Deficiency of LKB1 in heart prevents ischemia-mediated activation of AMPK alpha 2 but not AMPK alpha 1 Recent studies indicate that the LKB1 is a key regulator of the AMP-activated protein kinase ( AMPK), which plays a crucial role in protecting cardiac muscle from damage during ischemia. We have employed mice that lack LKB1 in cardiac and skeletal muscle and studied how this affected the activity of cardiac AMPK alpha 1/alpha 2 under normoxic, ischemic, and anoxic conditions. In the heart lacking cardiac muscle LKB1, the basal activity of AMPK alpha 2 was vastly reduced and not increased by ischemia or anoxia. Phosphorylation of AMPK alpha 2 at the site of LKB1 phosphorylation (Thr(172)) or phosphorylation of acetylCoA carboxylase-2, a downstream substrate of AMPK, was ablated in ischemic heart lacking cardiac LKB1. Ischemia was found to increase the ADP-to-ATP (ADP/ATP) and AMP-to-ATP ratios (AMP/ATP) to a greater extent in LKB1-deficient cardiac muscle than in LKB1-expressing muscle.
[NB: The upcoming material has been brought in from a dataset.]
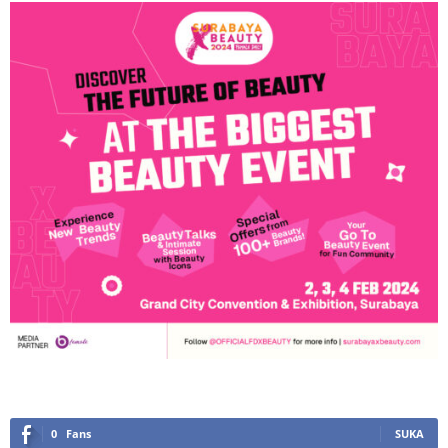
0
Fans
SUKA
In contrast to AMPK alpha 2, significant basal activity of AMPK alpha 1 was observed in the lysates from the hearts lacking cardiac muscle LKB1, as well as in cardiomyocytes that had been isolated from these hearts. In the heart lacking cardiac LKB1, ischemia or anoxia induced a marked activation and phosphorylation of AMPK alpha 1, to a level that was only moderately lower than observed in LKB1-expressing heart. Echocardiographic and morphological analysis of the cardiac LKB1-deficient hearts indicated that these hearts were not overtly dysfunctional, despite possessing a reduced weight and enlarged atria. These findings indicate that LKB1 plays a crucial role in regulating AMPK alpha 2 activation and acetyl-CoA carboxylase-2 phosphorylation and also regulating cellular energy levels in response to ischemia. They also provide genetic evidence that an alternative upstream kinase can activate AMPK alpha 1 in cardiac muscle.